Her bedroom. Alone. With her. And that cruel, sweet, intoxicating scent.
She grabbed a hunk of hair, twisted it into a knot and held it atop her head and he wondered if he sank his nose into the skin below her right ear whether she might feel as soft and sexy as she looked.
The longer he spent watching her, the more he realised that he’d been kidding himself. The tousled, gangly dilettante of years past was no more.
Arcing smile lines book-ended the corners of her soft pink mouth and the frown lines above the bridge of her nose never completely went away. While the best curves now curved all the more, overall her figure had fined down as the last of her puppy fat had been eaten away by cold winters of the northern hemisphere.
And where the old Ava had curved self-consciously into herself, this Ava stood straight, shoulders back, hip cocked, sure of herself in a way Caleb wasn’t certain he wanted to identify.
The Ava he’d known so briefly and lost so quickly all those years before had been exceedingly smart, but mostly a scared and stubborn girl.
This Ava was all woman.
Music from the marquee below filtered up through the night and wafted into the room. Shuffling cymbals, a moody piano, and a breathy male voice singing of foolish lovers.
She looked up from her book, blinked, stared for a moment through the bay windows, then smiled a sad smile. A smile heavy with experience. Innocence and whimsy suddenly didn’t belong anywhere near the airless atmosphere of her bedroom.
Caleb realised his heart was thumping far too loudly in his chest for comfort.
‘I love this song,’ Ava said, her voice unnaturally husky.
She turned from the waist and looked his way, her smile soft and warm, her eyes hooded dreamily as she looked him in the eye with half her attention on the hazy melody echoing across the lawn.

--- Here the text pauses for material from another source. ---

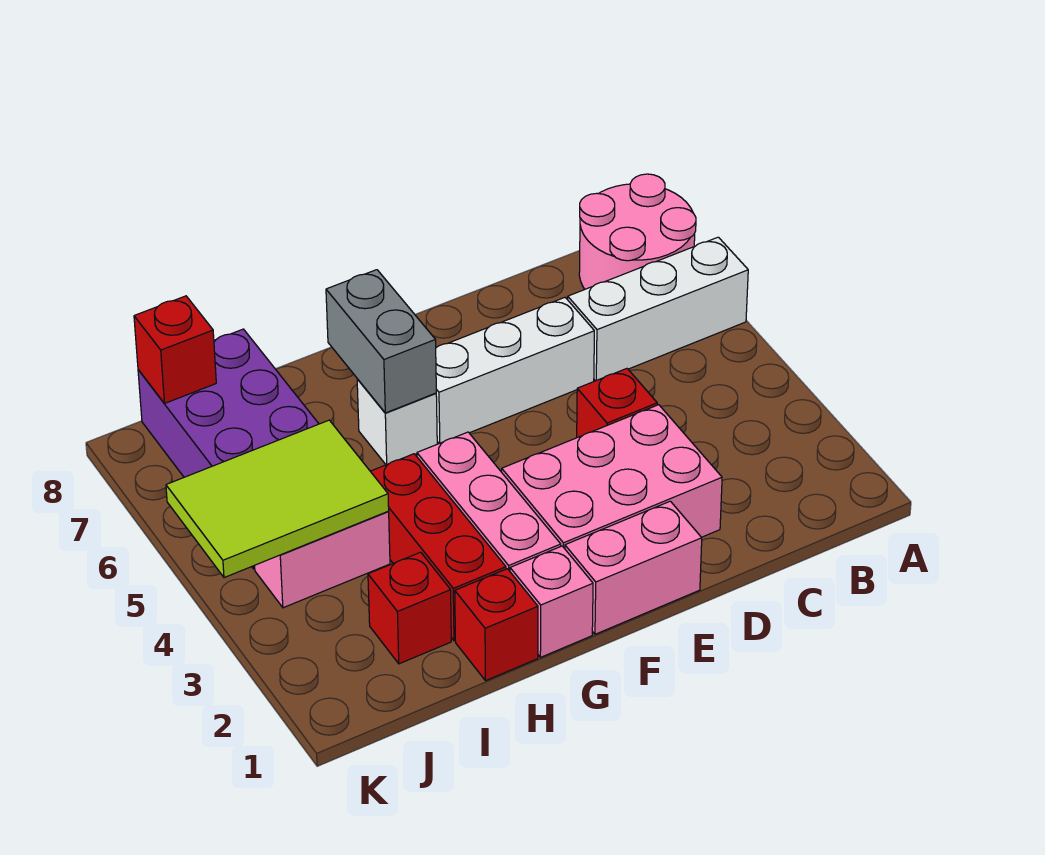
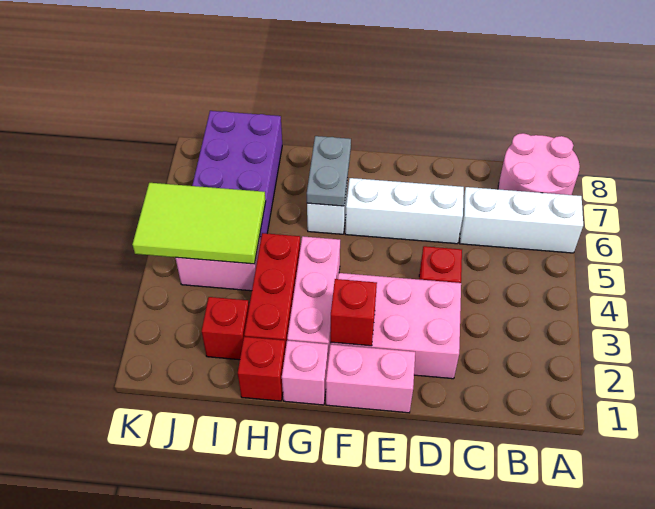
grey 1x2 brick [326,270,436,413] -> grey 1x2 plate [307,136,351,206]
red 1x1 brick [134,296,216,404] -> red 1x1 brick moved to [330,279,377,346]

Caleb didn’t look away. He couldn’t. Hell, he didn’t want to. He simply let himself drink in the sight of her. Those piercing blue eyes. That fringe of sooty lashes. The heavy dark hair cascading over her shoulders.

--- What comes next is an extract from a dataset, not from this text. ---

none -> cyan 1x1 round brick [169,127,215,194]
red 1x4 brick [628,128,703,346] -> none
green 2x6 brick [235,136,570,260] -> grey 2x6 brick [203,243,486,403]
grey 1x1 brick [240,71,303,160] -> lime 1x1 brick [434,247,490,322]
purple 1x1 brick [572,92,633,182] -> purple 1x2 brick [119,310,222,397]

Until that moment, Caleb didn’t even know there was such a thing as perfect shoulders. Hers were lean, shapely, pale as porcelain with curves and crevices in all the best places.
She sucked her wide lips between her teeth, looked down at her hands, only then remembered the book she was holding, and furrowed her brow ever so slightly. She shut the book with a loud snap, then reached around to slide it back into place on the bookshelf, angling her head so that Caleb realised that her neck was pretty damned near perfect too.